The cavalier attitude to historical detail is evident in the 60 Minutes report, which misrepresented van den Bergh as an opportunist and chose to ignore the fact that he, too, was in hiding when the Franks’ were discovered.
“Arnold van den Bergh was a prominent Jewish businessman with a wife and kids in Amsterdam,” reporter Jon Wertheim said. “After the invasion, he served on the Jewish Council, a body the Nazis set up, nefariously, to carry out their policies within the Jewish community. In exchange for doing the Nazis’ bidding, members might be spared the gas chambers.” A former FBI investigator working with the team, Vince Pankoke, speculated even more outlandishly. “When van den Bergh lost all his series of protections exempting him from having to go to the camps, he had to provide something valuable to the Nazis that he’d had contact with to let him and his wife at that time stay safe,” Pankoke asserted — like Wertheim, neglecting to mention that van den Bergh was already hiding.
Interviewed in the same segment, the filmmaker Bayens told Wertheim it was his “hope” that — in Wertheim’s words — “people around the world are gonna be uncomfortable with the idea that a Jew betrayed another Jew.” Why was this his hope? Because, he said, it would prove “how bizarre the Nazi regime really operated, and how they brought people to do these terrible things.”
In carrying out the mass extermination of Jewish populations, the Nazis demonstrated extraordinary ruthlessness alongside the obsessive antisemitism that formed the basis of their worldview. But “bizarre” is not a word I would choose to describe their operations.
National Socialism was, in fact, a stark 12-year catastrophe that decimated Europe and changed the world beyond recognition, in the name of fighting a global Jewish conspiracy on behalf of the so-called “Aryan race.” This was the framework that enabled the Nazis and their endemic collaborators — in Holland, in Poland, in France, in Hungary, in Greece and many other countries — to round up and deport their Jewish populations.
It is worth remembering that without fake history, there would be no fake news; lies about the present are far more persuasive when they are built upon lies about the past. In the nearly 80 years since the Holocaust, there have been countless efforts made to deny and distort the Nazi genocide of the Jews. Soviet and Arab propaganda has held that it was “Zionists” who were truly responsible, while more recently, the new crop of ultranationalist politicians in Eastern Europe advocates legal sanctions against historians who examine the widespread collaboration between the Germans and the occupied populations. Now, shamefully, we have respected Western media outlets playing the same game.
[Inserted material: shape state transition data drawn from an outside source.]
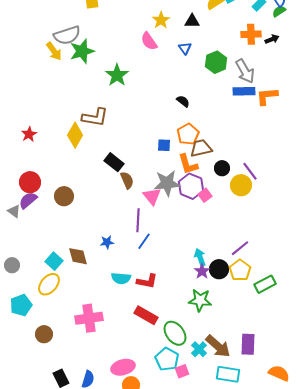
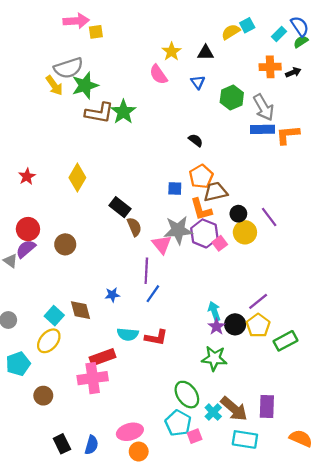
brown L-shape: (95, 117) -> (99, 113), moved
yellow circle: (241, 185) -> (245, 232), moved
red rectangle: (146, 315) -> (102, 357), moved, turned -50

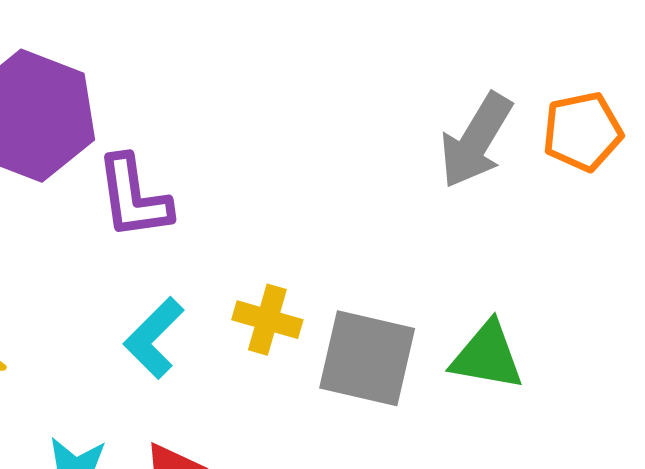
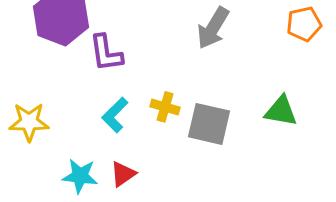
gray arrow: (476, 141) -> (213, 28), moved
green triangle: (487, 356) -> (281, 111), moved

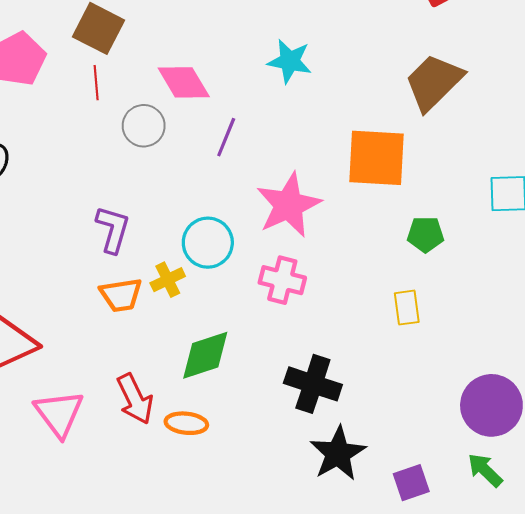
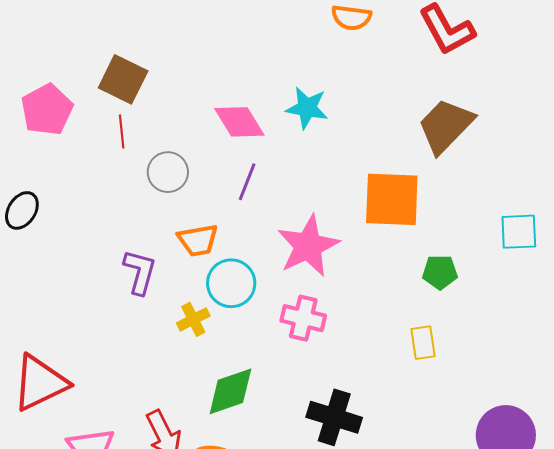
pink diamond: (184, 82) -> (239, 122), moved
orange trapezoid: (121, 295) -> (198, 240), moved

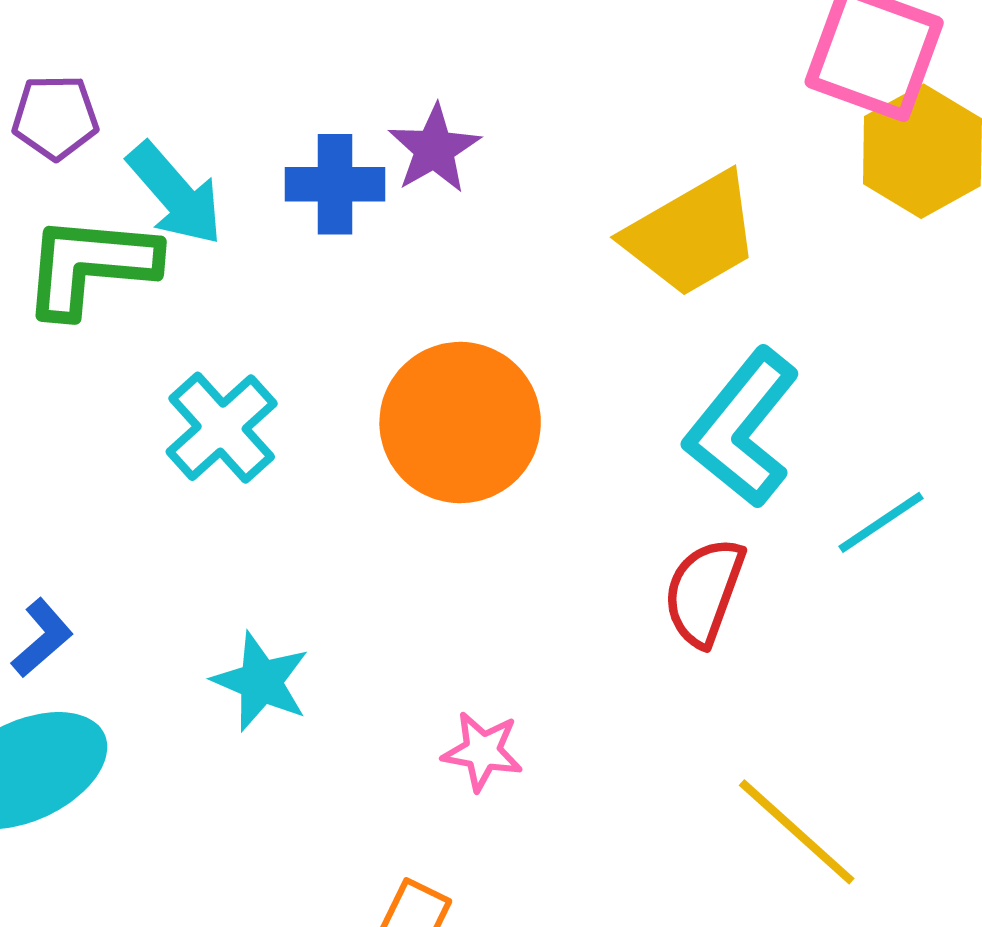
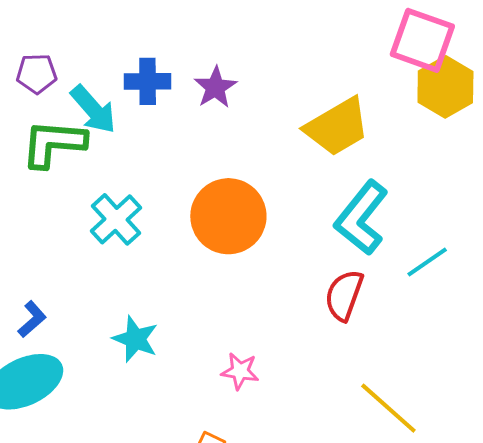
blue cross: (335, 184) -> (148, 81), moved

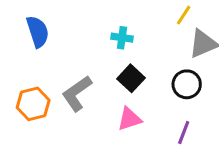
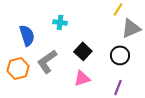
blue semicircle: (38, 32) -> (27, 35), moved
cyan cross: (122, 38) -> (60, 22), moved

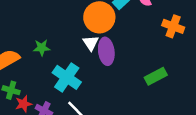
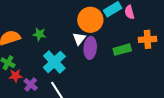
orange cross: (173, 26) -> (147, 39), turned -36
green rectangle: (156, 76) -> (122, 50), moved

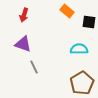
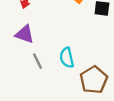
cyan semicircle: (79, 49) -> (67, 58), moved, turned -102

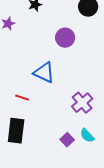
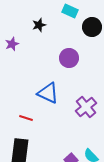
purple cross: (82, 103) -> (86, 107), moved

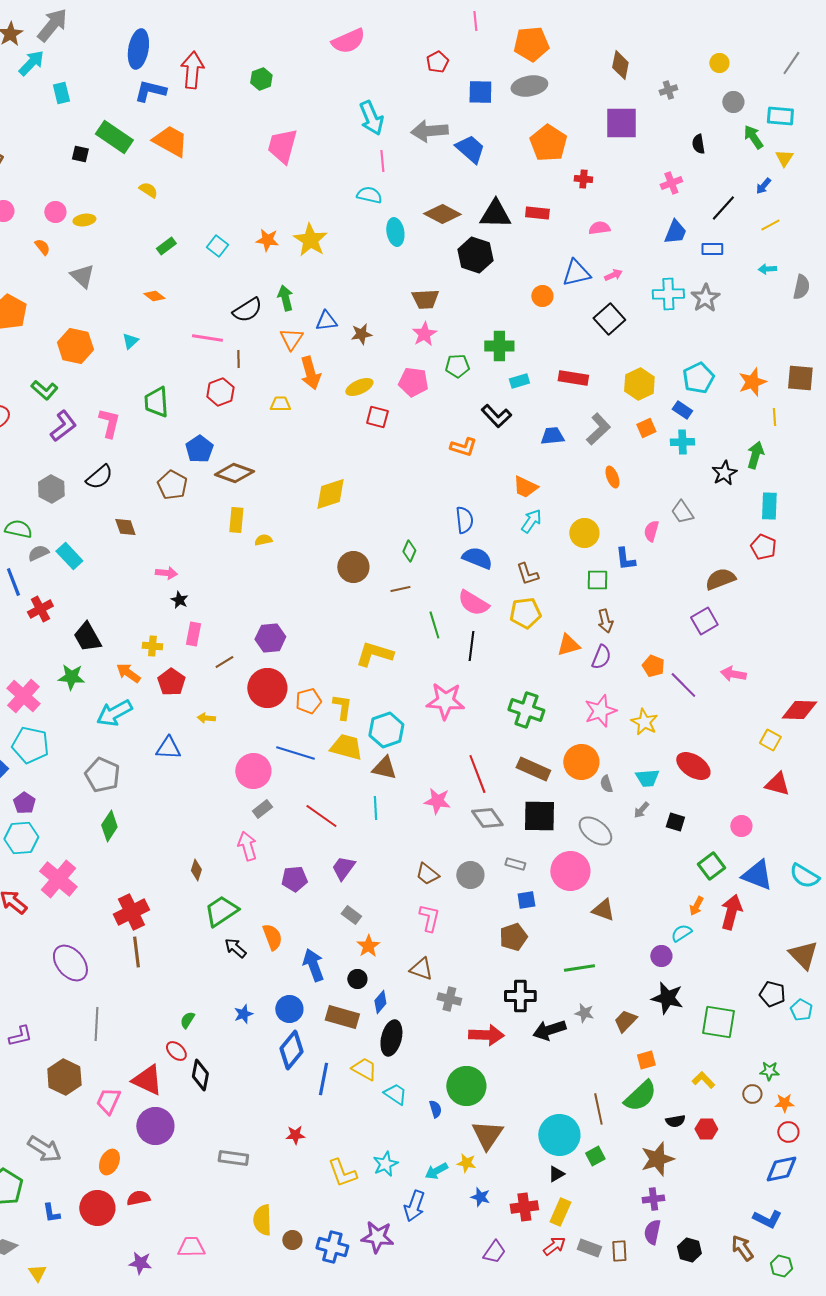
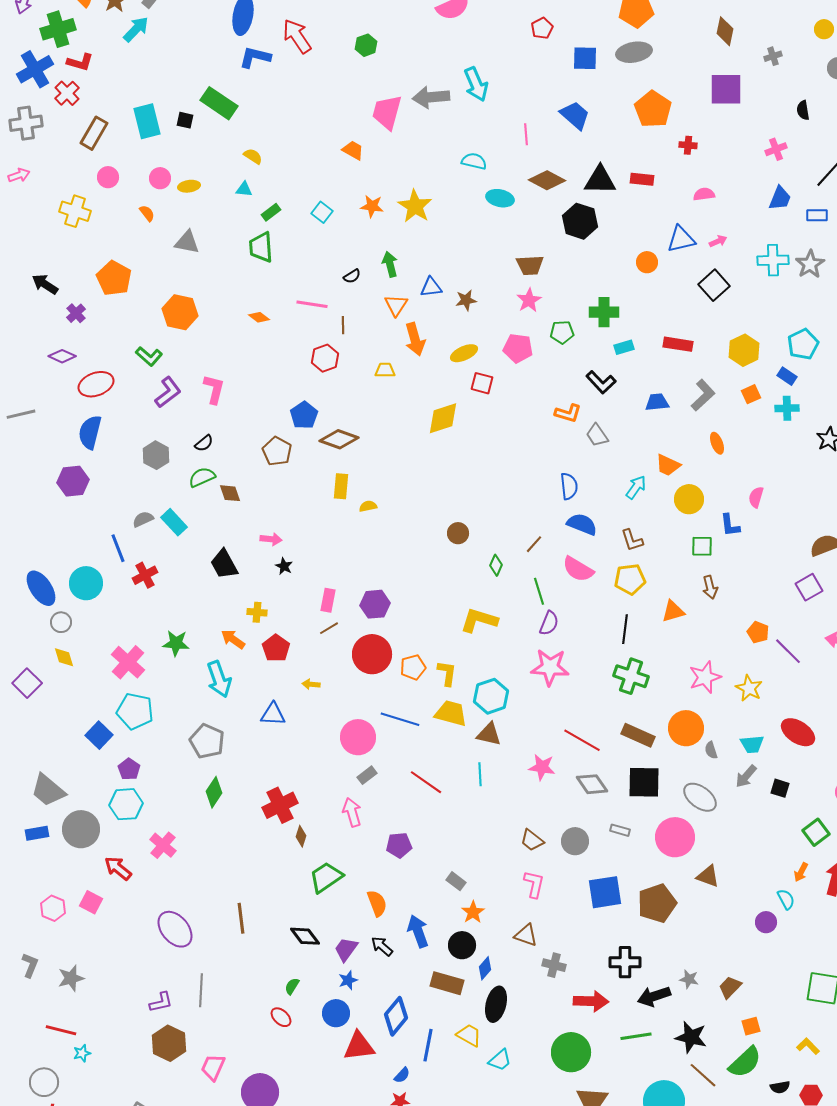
red arrow: (192, 70) -> (297, 36), turned -39
cyan rectangle: (61, 93) -> (147, 121), moved, size x1.6
gray arrow: (429, 131) -> (431, 97), moved
orange trapezoid: (170, 141) -> (353, 150), moved, size x0.6
pink line: (382, 161) -> (526, 134), moved
cyan ellipse: (395, 232) -> (500, 198), turned -68
gray triangle: (82, 276) -> (187, 242), turned -32
orange diamond: (154, 296) -> (259, 317), moved
black semicircle: (247, 310) -> (352, 276), size x0.6
cyan triangle: (130, 341) -> (244, 189), moved, turned 48
green trapezoid: (156, 402) -> (261, 247), moved
black semicircle: (99, 477) -> (204, 443), size x0.7
orange trapezoid: (525, 487) -> (668, 465), moved
yellow diamond: (330, 494) -> (443, 418), moved
gray trapezoid: (682, 512) -> (597, 435), moved
green semicircle: (18, 529) -> (202, 477), moved, turned -36
green diamond: (409, 551) -> (496, 565), moved
brown circle: (353, 567) -> (458, 533), size x0.7
brown line: (400, 589) -> (534, 544), moved, turned -36
pink rectangle: (193, 634) -> (328, 600), moved
black trapezoid: (87, 637) -> (224, 564), moved
black line: (471, 646) -> (625, 629), moved
purple semicircle: (601, 657) -> (549, 623), moved
cyan arrow: (114, 713) -> (219, 679), turned -81
red line: (477, 774) -> (582, 740), turned -39
gray arrow: (641, 810) -> (746, 776), size x1.4
purple trapezoid: (343, 868) -> (346, 949), moved
pink cross: (58, 879) -> (163, 845), size x0.7
blue square: (526, 900) -> (605, 892), moved, size x1.8
red cross: (131, 912) -> (280, 805), moved
cyan semicircle: (681, 933) -> (786, 899), turned 95
brown pentagon: (513, 937) -> (657, 903), moved, size x1.4
black arrow: (235, 948) -> (382, 946), moved
green line: (579, 968) -> (636, 1036), moved
black circle: (357, 979) -> (462, 945), size x1.4
black star: (667, 998) -> (691, 1037), moved
blue circle: (289, 1009) -> (336, 1013), moved
purple L-shape: (20, 1036) -> (161, 1002), moved
black diamond: (200, 1075) -> (305, 936), moved, turned -48
red triangle: (147, 1080) -> (359, 1046), moved, turned -32
cyan trapezoid: (395, 1094) -> (500, 1060), turned 105
blue semicircle: (435, 1109) -> (402, 1075), moved, turned 60
brown line: (598, 1109) -> (703, 1075), turned -36

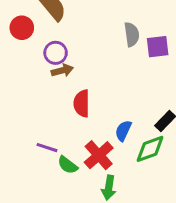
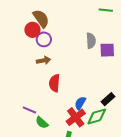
red circle: (22, 28) -> (32, 30), moved
purple circle: (56, 53) -> (44, 39), moved
red cross: (99, 155) -> (76, 117), moved

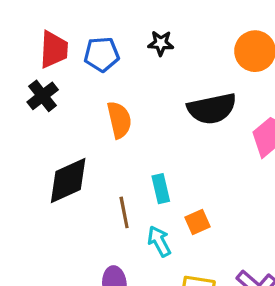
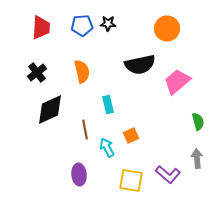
blue pentagon: (102, 54) -> (82, 26), moved
black cross: (43, 96) -> (37, 72), moved
cyan rectangle: (161, 189) -> (108, 104), moved

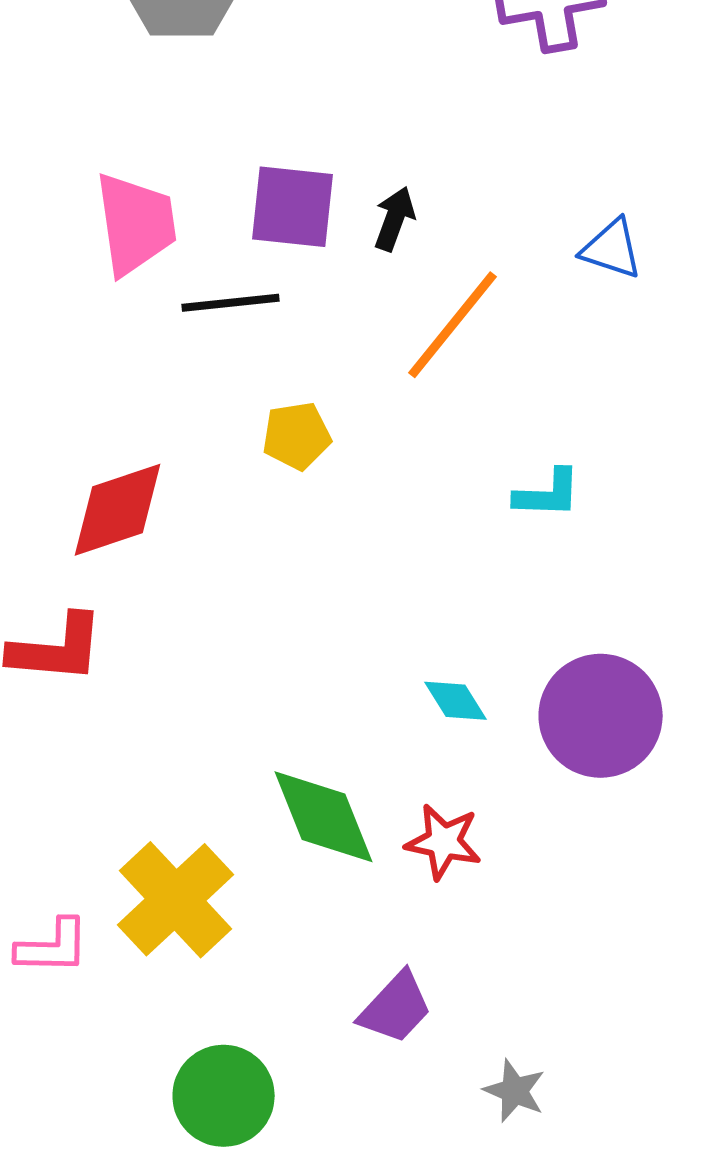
CBS owes its viewers an apology for broadcasting the false claim about van den Bergh without so much as a challenge. What they presented, in fact, is an insidious variation on the blood libel: that a crafty, self-interested Jew gave up the Franks to save his own skin. HarperCollins, for its part, needs to follow the example of its European partners by withdrawing the book from stores and online vendors. Nothing less can suffice.
Abraham H. Foxman survived the Holocaust as a hidden child in Poland and served as national director of The Anti-Defamation League from 1987 to 2015.